Wet weather prevented thousands of acres of crops from being planted last year in Virginia

(Creative Commons via Flickr/Deh Solutions)

Virginia’s amber waves of grain are short 40,000 acres this year thanks to an unusually wet past year.

Compared to a record 19.4 million acres of land nationwide that couldn’t be planted due to weather or natural disaster, that’s a drop in the bucket. But it’s also about eight times higher than the 5,500 acres Virginia farmers were unable to plant in 2018.

The vast majority of Virginia’s unplanted crops this year were intended for wheat, which made up about 39,000 of the state’s 40,000 unplanted acres. Last year, only about 800 acres of wheat weren’t planted, with most of the unseeded acreage slated for corn and soybeans.

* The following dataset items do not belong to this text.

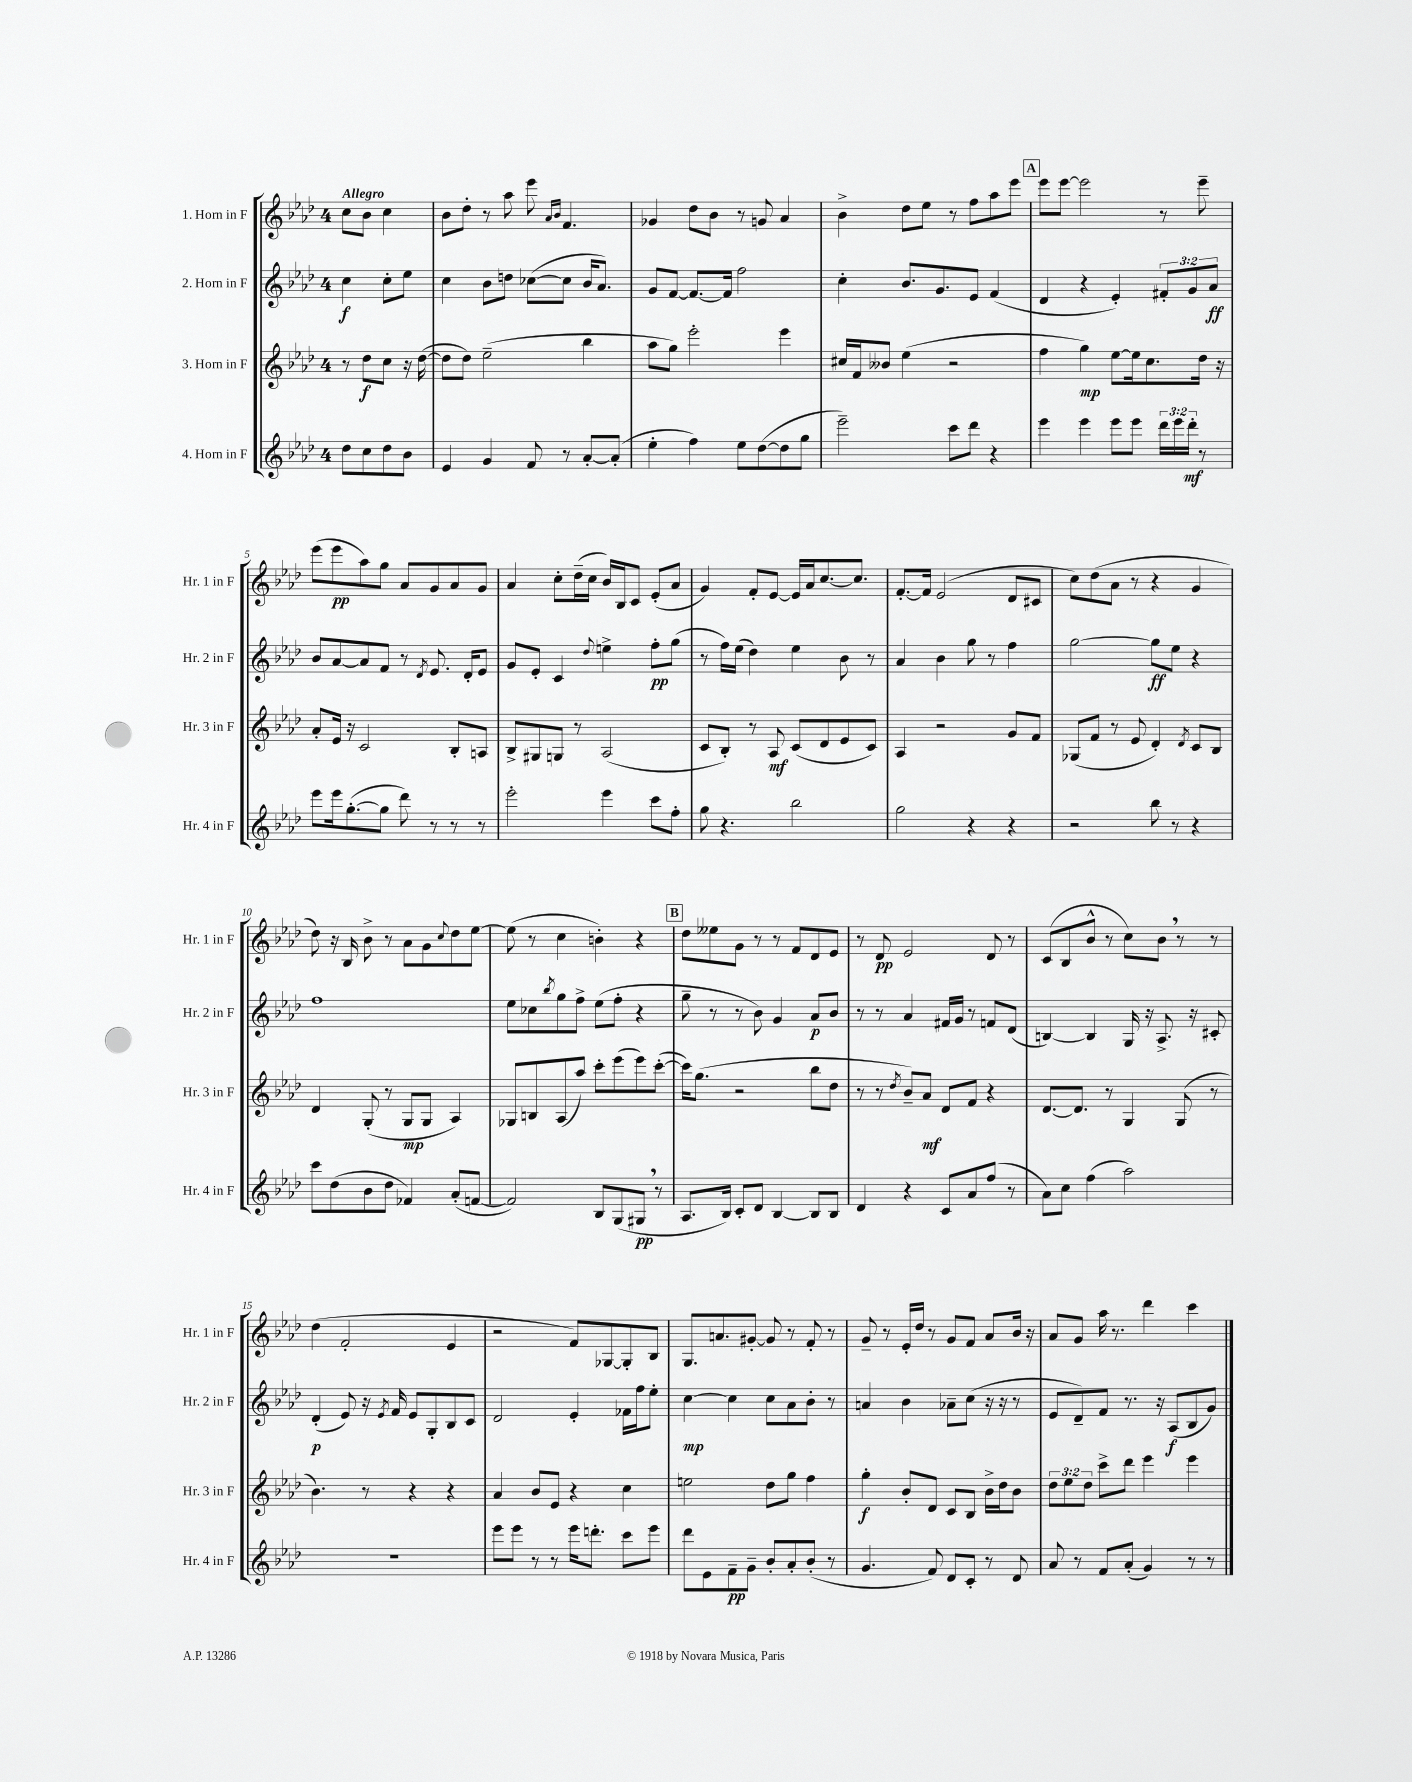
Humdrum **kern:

**kern	**kern	**kern	**kern
*staff4	*staff3	*staff2	*staff1
*clefG2	*clefG2	*clefG2	*clefG2
*k[b-e-a-d-]	*k[b-e-a-d-]	*k[b-e-a-d-]	*k[b-e-a-d-]
*M4/4	*M4/4	*M4/4	*M4/4
8dd-	8r	4cc	8cc
8cc	8dd-	.	8b-
8dd-	8cc	8cc'	4cc
8b-	16r	8ee-	.
.	([16dd-	.	.
=	=	=	=
4e-	8dd-]	4cc	8b-
.	8dd-)	.	8dd-'
4g	(2ee-~	8b-	8r
.	.	8dd	8aa-
8f	.	([8cc-	8eee-
.	.	.	16qqa-
.	.	.	16qqb-
8r	.	8cc-]	4.f
[8a-'	4bb-	16b-	.
.	.	8.a-)	.
(8a-']	.	.	.
=	=	=	=
4ee-'	8aa-	8g	4g-
.	8gg)	[8f	.
4ff)	2eee-'	8.f_	8dd-
.	.	.	8b-
.	.	16f]	.
8ee-	.	2ff	8r
([8dd-	.	.	8g
8dd-]	4eee-	.	4a-
8gg	.	.	.
=	=	=	=
2eee-~)	16cc#	4cc'	4b-^
.	16f	.	.
.	8b--	.	.
.	(4ee-	8.b-	8dd-
.	.	.	8ee-
.	.	8.g	.
8ccc	2r	.	8r
8ddd-	.	8e-	8ff
4r	.	(4f	8aa-
.	.	.	8eee-
=	=	=	=
4eee-	4ff	4d-	8eee-
.	.	.	[8eee-
4eee-	4gg)	4r	2eee-]
8eee-	[8ee-	4e-')	.
8eee-	16ee-]	.	.
.	8.cc	.	.
24ddd-	.	12f#'	8r
24eee-	.	.	.
24ddd-'	.	12g	.
8r	16dd-	.	8eee-~
.	.	12a-	.
.	16r	.	.
=	=	=	=
8eee-	8a-'	8b-	(8eee-
16eee-	16e-	[8a-	8eee-
([8.gg'	16r	.	.
.	2c	8a-]	8aa-)
8gg]	.	8f	8gg
8ddd-)	.	8r	8a-
.	.	8qd-	.
8r	.	8.e-	8g
8r	8B-'	.	8a-
.	.	16d-'	.
8r	8A	8e-	8g
=	=	=	=
2eee-'	8B-^	8g	4a-
.	8G#	8e-'	.
.	8G	4c	8cc'
.	8r	.	(16dd-~
.	.	.	16cc
.	.	8qqdd-	.
4eee-	(2A-	4ee^	16b-)
.	.	.	16B-
.	.	.	8c
8ccc	.	8ff'	(8e-'
8ff'	.	(8gg	8a-
=	=	=	=
8gg	8c	8r	4g)
4.r	8B-')	16ff)	.
.	.	(16ee-	.
.	8r	4dd-)	8f'
.	8A-	.	[8e-
2bb-	(8c	4ee-	16e-]
.	.	.	16a-
.	8d-	.	[8.cc
.	8e-	8b-	.
.	.	.	8.cc]
.	8c)	8r	.
=	=	=	=
2gg	4A-	4a-	[8.f'
.	.	.	16f]
.	2r	4b-	(2e-
4r	.	8gg	.
.	.	8r	.
4r	8g	4ff	8d-
.	8f	.	8c#
=	=	=	=
2r	(8G-	[2gg	8cc)
.	8f	.	(8dd-
.	8r	.	8a-
.	8e-	.	8r
8bb-	4d-')	8gg]	4r
8r	.	8ee-	.
.	8qd-	.	.
4r	8c	4r	4g
.	8B-	.	.
=	=	=	=
8ccc	4d-	1ff	8dd-)
(8dd-	.	.	16r
.	.	.	16B-
8b-	(8G'	.	8b-^
8dd-	8r	.	8r
4f-)	8G	.	8a-
.	8G	.	8g
.	.	.	8qqcc
(8a-'	4A-)	.	8dd-
[8f	.	.	[8ee-
=	=	=	=
2f])	8G-	8ee-	(8ee-]
.	8B	8cc-	8r
.	.	8qbb-	.
.	(8A-	8gg	4cc
.	8aa-)	8ff^	.
8B-	8ccc'	(8ee-	4b')
(8G	(8eee-	8ff'	.
8G#	8eee-)	4r	4r
8r	([8ccc'	.	.
=	=	=	=
8.A-	16ccc])	8gg~	8dd-
.	(8.gg	.	.
.	.	8r	8ee--
16B-)	.	.	.
8c'	2r	8r	8g
8d-	.	8b-)	8r
[4B-	.	4g	8r
.	.	.	8f
8B-]	8bb-	8a-	8d-
8B-	8dd-	8b-	8e-
=	=	=	=
4d-	8r	8r	8r
.	8r	8r	8d-
.	8qdd-	.	.
4r	8b-~)	4a-	2e-
.	8a-	.	.
8c	8d-	16f#	.
.	.	16g	.
8a-	8f	8r	.
(8ff	4r	8f	8d-
8r	.	(8d-	8r
=	=	=	=
8a-)	[8.d-	[4B)	(8c
8cc	.	.	8B-
.	8.d-]	.	.
(4ff	.	4B]	8b-^^
.	8r	.	8r
2aa-)	4G	16G	8cc)
.	.	16r	.
.	.	8.A-^	8b-
.	(8G	.	8r
.	.	16r	.
.	8r	8c#'	8r
=	=	=	=
1r	4.b-)	(4d-'	(4dd-
.	.	8e-)	2f'
.	8r	16r	.
.	.	8qe-	.
.	.	16f	.
.	4r	8e-	.
.	.	8G'	.
.	4r	8B-	4e-
.	.	8c	.
=	=	=	=
8eee-	4a-	2d-	2r
8eee-	.	.	.
8r	8b-	.	.
8r	8e-	.	.
16eee-	4r	4e-'	8f)
8.ddd'	.	.	.
.	.	.	[8G-
8ccc	4cc	16f-	8G-']
.	.	16ff	.
8eee-	.	8ee-'	8B-
=	=	=	=
8ddd-	2ee	[4cc	8.G
8e-	.	.	.
.	.	.	8.a
8f~	.	4cc]	.
8g~	.	.	[8g#'
8b-'	8dd-	8cc	8g#]
8a-'	8gg	8a-	8r
(8b-'	4ff	8b-'	8f'
8r	.	8r	8r
=	=	=	=
4.g	4gg'	4a	8g~
.	.	.	8r
.	8b-'	4b-	16e-'
.	.	.	16dd-
8f)	8d-	.	8r
8d-	8c	8a-~	8g
8c'	8B-	(8cc	8f
8r	16b-^	16r	8a-
.	16dd-	16r	.
8d-	8b-	8r	16b-
.	.	.	16r
=	=	=	=
8a-	12dd-	8e-	8a-
.	12ee-	.	.
8r	.	8d-~)	8g
.	12dd-	.	.
8f	8ccc^	8f	16aa-
.	.	.	8.r
(8a-'	8ddd-	8.r	.
4g)	4eee-	.	4ddd-
.	.	16r	.
.	.	(8A-	.
8r	4eee-	8B-	4ccc
8r	.	8g)	.
==	==	==	==
*-	*-	*-	*-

So why the sudden jump? Tony Banks, a commodity marketing specialist for the Virginia Farm Bureau Federation, attributed the increase to “excessive rain” that delayed wheat planting beyond the final planting dates set for crop insurance. To receive payments for prevented plantings, farmers must meet federal criteria such as complying with planting deadlines.

“In some instances, like Southside, multiple flooding events prevented planting the fall crops altogether,” Banks said.

Michael Wallace, assistant director of communications for the Virginia Department of Agriculture and Consumer Services, said that besides wet field conditions, “in all likelihood there are many factors involved, but we do not know what those are.”

Catastrophic flooding in the Midwest was responsible for the nationwide surge in prevented plantings, which affected about 17.5 million more acres this year than last year.

In 2017, Virginian farmers planted more than 150,000 acres of wheat, producing over 10 million bushels of the crop.